In terms of your practice for this season, is there anything which you’ve changed?

“Nothing in particular. I was just fed up with how I was playing last year. When you struggle on the table it makes life a bit of a struggle off it as well.  I lost in the first qualifying round for the World Championship and after that I didn’t even want to look at a cue, I felt really bad. At the end of the day it’s your profession and if you aren’t performing the way you should it gets you down. But the new season came around very quickly and I realised that I just had to get up and do something about it. So I have been working really hard to get my game back up to scratch.”

Showing his talent at a school in China

Showing his talent at a school in China

Have you got any goals or ambitions for the upcoming season?

“Setting goals is actually something I’ve never done before. Everyone seems to do it apart from me. But after speaking to one of my friends I thought it would give me a real focus if I had a target. I’m currently sitting at 35th in the world rankings, so the ambition is to break into the top 20 and win a ranking event along the way.”

You took up yoga last year. Is there any connection to your snooker or is it just a pastime?

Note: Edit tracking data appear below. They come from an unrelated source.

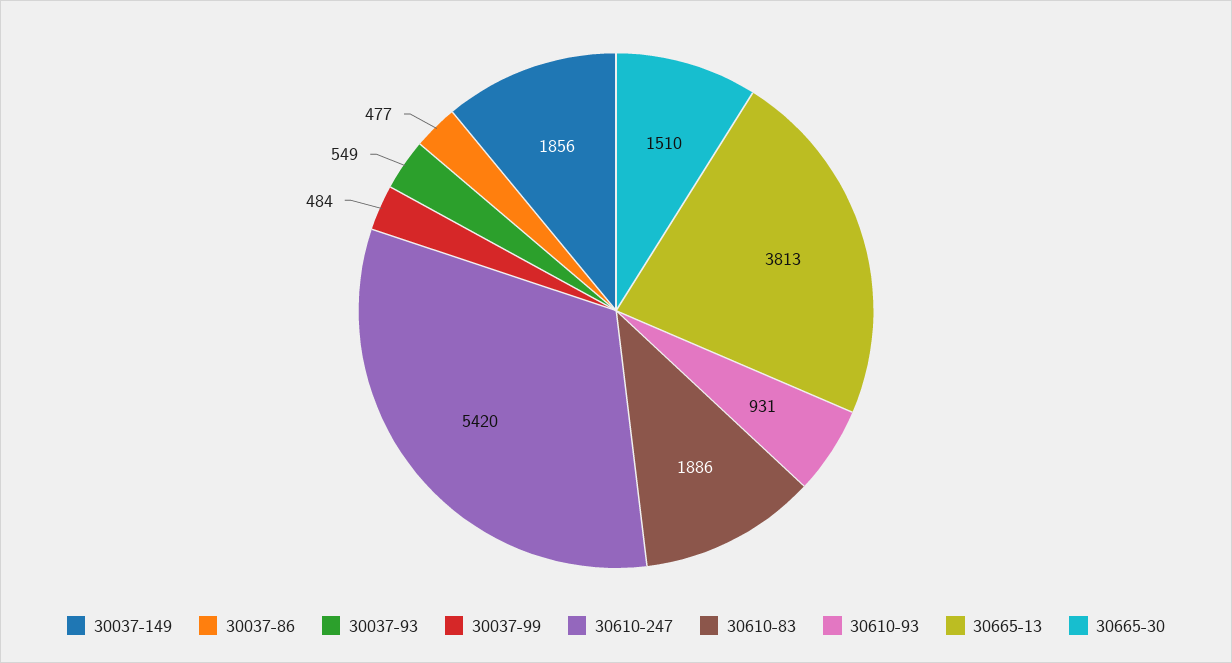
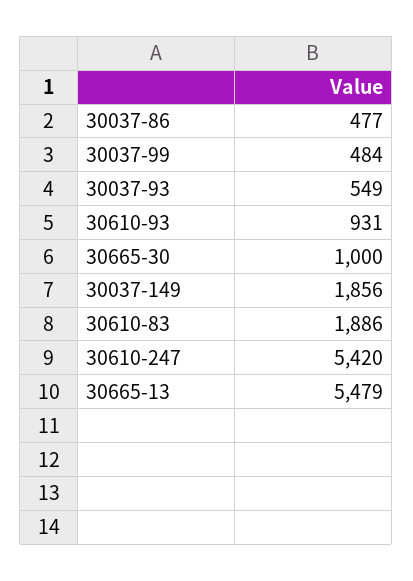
  {
    "30037-149": 1856,
    "30037-86": 477,
    "30037-93": 549,
    "30037-99": 484,
    "30610-247": 5420,
    "30610-83": 1886,
    "30610-93": 931,
-   "30665-13": 3813,
+   "30665-13": 5479,
-   "30665-30": 1510
+   "30665-30": 1000
  }

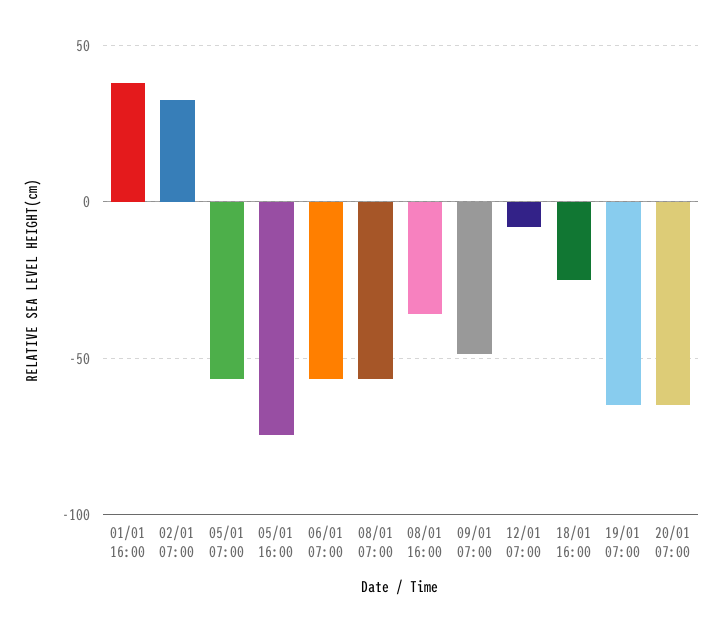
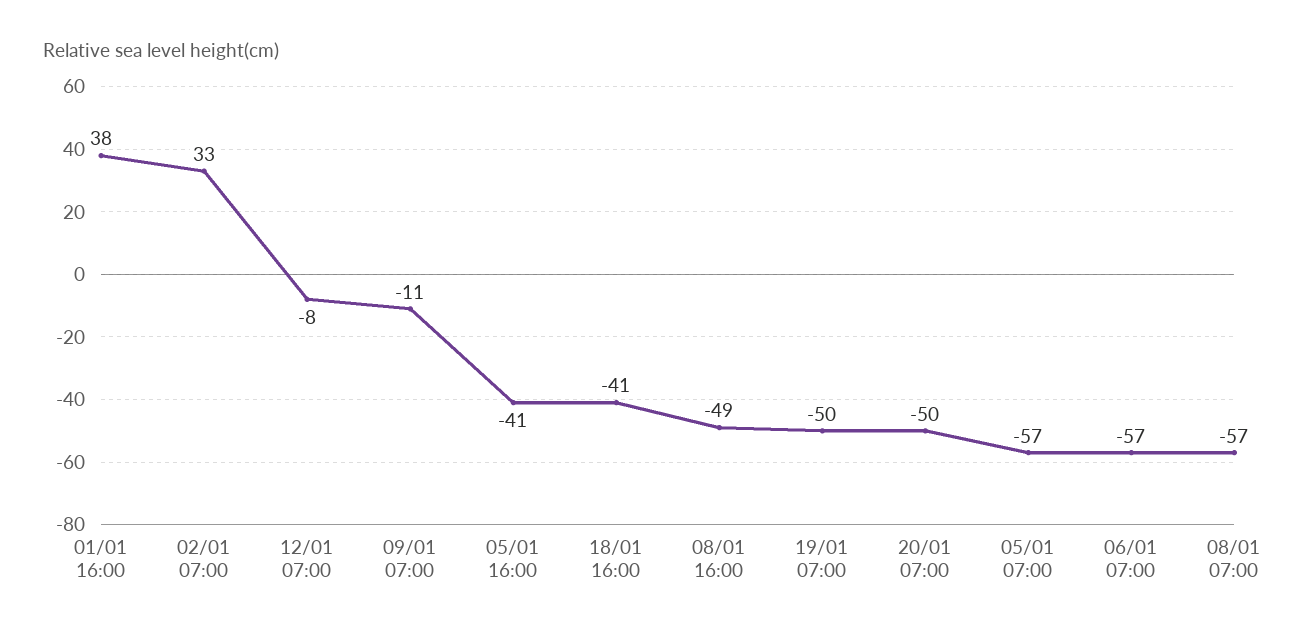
  {
    "01/01 16:00": 38,
    "02/01 07:00": 33,
    "05/01 07:00": -57,
-   "05/01 16:00": -75,
+   "05/01 16:00": -41,
    "06/01 07:00": -57,
    "08/01 07:00": -57,
-   "08/01 16:00": -35,
+   "08/01 16:00": -49,
-   "09/01 07:00": -50,
+   "09/01 07:00": -11,
    "12/01 07:00": -8,
-   "18/01 16:00": -25,
+   "18/01 16:00": -41,
-   "19/01 07:00": -65,
+   "19/01 07:00": -50,
-   "20/01 07:00": -65
+   "20/01 07:00": -50
  }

“I’ve always kept relatively fit. I really like running and have done two half marathons. I actually have another coming up in a couple of weeks. Yoga helps you deal with the aches and pains. If you really get into it, you can teach yourself to keep calm and that’s something I can take on to the table. In a tournament situation you have to do anything you can to give yourself a bit of an edge, so yes I think it does help.”